ハルトは雑用係なのかパーティーの準備に勤しんでいる。恐らく最も若いのがハルトなのだろう。おそらく、最年長はチヅルさんだろう。彼女は飲みすぎて、もう口からよだれを垂らして寝ているけど。気持ちよさそうだ。写真に撮りたいけど、あとで思いっきり怒られそうだからやめておこう。

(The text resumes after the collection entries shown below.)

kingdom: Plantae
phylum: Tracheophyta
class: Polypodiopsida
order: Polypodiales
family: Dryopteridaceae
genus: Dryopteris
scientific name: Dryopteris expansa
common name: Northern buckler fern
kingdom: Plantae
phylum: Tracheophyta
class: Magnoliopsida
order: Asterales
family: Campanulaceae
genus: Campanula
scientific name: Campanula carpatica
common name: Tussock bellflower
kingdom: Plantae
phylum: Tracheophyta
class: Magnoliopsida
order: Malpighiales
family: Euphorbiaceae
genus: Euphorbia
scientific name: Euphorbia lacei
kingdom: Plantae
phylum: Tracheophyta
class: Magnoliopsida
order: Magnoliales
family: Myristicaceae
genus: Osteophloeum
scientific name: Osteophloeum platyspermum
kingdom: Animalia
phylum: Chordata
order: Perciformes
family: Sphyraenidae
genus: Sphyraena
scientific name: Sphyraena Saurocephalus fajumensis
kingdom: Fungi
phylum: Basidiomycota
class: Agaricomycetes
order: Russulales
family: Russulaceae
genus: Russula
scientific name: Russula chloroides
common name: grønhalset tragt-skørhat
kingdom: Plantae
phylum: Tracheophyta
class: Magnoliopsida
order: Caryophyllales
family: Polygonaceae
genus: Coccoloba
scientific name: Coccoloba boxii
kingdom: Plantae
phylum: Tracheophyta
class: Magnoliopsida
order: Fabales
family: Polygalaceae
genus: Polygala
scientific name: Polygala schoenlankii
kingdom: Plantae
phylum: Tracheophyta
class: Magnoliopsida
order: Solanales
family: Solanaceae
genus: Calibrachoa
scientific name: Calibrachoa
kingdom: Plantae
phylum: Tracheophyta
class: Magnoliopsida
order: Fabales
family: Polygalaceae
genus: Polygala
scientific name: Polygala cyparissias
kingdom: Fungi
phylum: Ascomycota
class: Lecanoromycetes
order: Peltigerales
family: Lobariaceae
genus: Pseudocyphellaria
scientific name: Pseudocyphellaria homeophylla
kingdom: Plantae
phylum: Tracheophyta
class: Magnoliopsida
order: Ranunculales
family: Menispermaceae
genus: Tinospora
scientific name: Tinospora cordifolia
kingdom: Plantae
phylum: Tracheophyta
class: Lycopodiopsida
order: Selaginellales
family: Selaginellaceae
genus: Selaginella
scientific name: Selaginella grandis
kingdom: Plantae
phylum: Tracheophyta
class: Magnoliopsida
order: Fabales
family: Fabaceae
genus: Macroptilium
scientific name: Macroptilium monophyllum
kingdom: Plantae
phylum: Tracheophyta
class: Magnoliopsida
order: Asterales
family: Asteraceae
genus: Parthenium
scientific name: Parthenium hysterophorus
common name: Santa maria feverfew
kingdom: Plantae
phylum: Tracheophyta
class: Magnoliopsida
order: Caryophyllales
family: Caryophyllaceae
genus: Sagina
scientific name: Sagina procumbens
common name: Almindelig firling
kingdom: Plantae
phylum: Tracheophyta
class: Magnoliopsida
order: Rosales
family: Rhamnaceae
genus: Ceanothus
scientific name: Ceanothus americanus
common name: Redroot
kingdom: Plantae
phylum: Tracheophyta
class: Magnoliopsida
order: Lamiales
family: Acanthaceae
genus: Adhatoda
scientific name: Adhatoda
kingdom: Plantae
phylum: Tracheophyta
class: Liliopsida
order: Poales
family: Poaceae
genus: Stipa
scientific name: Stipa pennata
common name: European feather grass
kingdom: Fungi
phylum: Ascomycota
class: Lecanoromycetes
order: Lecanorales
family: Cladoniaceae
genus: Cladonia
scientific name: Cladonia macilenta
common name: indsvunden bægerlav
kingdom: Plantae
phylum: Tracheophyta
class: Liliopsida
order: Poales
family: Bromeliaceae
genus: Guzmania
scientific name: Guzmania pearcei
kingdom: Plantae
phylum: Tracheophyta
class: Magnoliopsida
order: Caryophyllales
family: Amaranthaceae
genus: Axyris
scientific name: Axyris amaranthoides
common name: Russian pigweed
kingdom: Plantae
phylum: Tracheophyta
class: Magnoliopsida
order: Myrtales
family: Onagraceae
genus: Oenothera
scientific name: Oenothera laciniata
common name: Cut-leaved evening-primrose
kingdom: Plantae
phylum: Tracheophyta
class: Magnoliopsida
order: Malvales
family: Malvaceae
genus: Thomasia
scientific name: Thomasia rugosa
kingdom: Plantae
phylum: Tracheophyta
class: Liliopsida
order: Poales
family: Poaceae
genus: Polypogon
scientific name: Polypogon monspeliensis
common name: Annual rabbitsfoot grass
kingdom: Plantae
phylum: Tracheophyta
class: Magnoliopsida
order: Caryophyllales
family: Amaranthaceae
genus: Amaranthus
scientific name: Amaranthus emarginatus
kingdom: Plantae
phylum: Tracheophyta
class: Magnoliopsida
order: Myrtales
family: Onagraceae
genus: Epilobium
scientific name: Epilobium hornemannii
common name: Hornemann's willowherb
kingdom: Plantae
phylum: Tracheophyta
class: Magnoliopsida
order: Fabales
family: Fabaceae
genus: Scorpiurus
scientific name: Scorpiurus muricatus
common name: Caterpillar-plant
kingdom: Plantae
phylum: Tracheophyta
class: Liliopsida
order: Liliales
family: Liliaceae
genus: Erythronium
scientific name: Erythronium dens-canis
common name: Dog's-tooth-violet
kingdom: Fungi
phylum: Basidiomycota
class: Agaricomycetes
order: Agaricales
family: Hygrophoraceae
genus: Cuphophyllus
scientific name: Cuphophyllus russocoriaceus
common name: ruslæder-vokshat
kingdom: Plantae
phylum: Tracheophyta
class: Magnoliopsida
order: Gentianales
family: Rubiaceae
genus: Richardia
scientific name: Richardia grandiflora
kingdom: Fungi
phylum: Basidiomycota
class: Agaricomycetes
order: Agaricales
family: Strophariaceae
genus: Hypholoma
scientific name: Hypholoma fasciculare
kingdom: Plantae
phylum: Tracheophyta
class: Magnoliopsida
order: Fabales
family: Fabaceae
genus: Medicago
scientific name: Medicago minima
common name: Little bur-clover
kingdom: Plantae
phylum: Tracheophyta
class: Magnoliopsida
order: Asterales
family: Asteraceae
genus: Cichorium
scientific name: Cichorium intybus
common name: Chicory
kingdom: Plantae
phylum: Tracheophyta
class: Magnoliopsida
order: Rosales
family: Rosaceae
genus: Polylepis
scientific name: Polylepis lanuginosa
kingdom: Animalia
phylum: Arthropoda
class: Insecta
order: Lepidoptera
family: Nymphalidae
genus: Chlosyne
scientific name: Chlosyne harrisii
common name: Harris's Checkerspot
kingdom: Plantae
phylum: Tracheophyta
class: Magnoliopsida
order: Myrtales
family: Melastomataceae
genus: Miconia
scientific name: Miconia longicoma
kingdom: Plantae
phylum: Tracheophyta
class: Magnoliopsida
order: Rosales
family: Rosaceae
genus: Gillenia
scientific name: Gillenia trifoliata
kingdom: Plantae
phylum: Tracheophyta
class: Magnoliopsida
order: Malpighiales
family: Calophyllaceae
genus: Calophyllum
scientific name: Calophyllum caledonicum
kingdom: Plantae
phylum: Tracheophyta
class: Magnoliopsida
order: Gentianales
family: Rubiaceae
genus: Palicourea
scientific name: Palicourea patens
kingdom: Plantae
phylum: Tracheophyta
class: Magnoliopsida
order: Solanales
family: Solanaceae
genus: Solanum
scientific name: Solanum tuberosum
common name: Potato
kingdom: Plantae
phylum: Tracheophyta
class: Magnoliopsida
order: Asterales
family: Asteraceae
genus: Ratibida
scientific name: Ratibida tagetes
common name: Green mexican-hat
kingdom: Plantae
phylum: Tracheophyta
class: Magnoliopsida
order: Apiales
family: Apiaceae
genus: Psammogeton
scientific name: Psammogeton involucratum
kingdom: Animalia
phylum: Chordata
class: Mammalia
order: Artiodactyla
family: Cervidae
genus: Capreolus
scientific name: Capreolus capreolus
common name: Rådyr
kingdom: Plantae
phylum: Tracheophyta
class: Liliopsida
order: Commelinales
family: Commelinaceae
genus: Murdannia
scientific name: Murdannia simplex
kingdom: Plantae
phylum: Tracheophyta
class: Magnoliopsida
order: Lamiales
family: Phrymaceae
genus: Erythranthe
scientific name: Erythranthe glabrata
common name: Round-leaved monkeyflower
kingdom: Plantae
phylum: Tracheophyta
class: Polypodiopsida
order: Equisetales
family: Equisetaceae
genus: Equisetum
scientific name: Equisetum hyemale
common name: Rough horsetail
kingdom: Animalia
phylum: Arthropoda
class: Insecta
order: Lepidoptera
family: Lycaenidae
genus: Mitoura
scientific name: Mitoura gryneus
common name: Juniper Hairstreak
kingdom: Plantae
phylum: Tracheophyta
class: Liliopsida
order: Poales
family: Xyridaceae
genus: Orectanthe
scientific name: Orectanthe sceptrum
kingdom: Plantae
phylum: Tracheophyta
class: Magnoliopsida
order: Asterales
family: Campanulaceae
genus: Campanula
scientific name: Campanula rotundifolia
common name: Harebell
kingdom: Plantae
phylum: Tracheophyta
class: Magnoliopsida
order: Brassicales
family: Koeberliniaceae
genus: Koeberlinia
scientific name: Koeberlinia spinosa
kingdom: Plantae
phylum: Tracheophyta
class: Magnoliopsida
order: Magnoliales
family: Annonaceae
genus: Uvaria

 ふと尿意を感じ、僕はトイレに立つことにした。ここでズボンのポケットにボロボロになった紙切れがあることに気づいた。ここで思い出す。洗濯する前に見るのを忘れたが、姉さんからメモを渡されていた。もう復元できそうにない。いったい何が書かれていたのだろう。

 姉さんに直接訊いてみるか。スマホをいじるとデータが戻っていた。姉さんにメールした。そのうち返信が来るだろう。大切なことだったらメモじゃなくて直接言うはずだし、そんなに重要なことではないはずだ。

 これからの三年間、僕の高校時代はどうなっていくのだろうか。ここでの選択が本当に正しかったのだろうか。将来に対してぼんやりとした不安を抱きながら、僕はハルトが入れてくれたオレンジジュースを飲んだ。

 窓のない部屋の中にいた僕らは、この時、織風高校に伸びていた悪の触手に気づくことができなかった。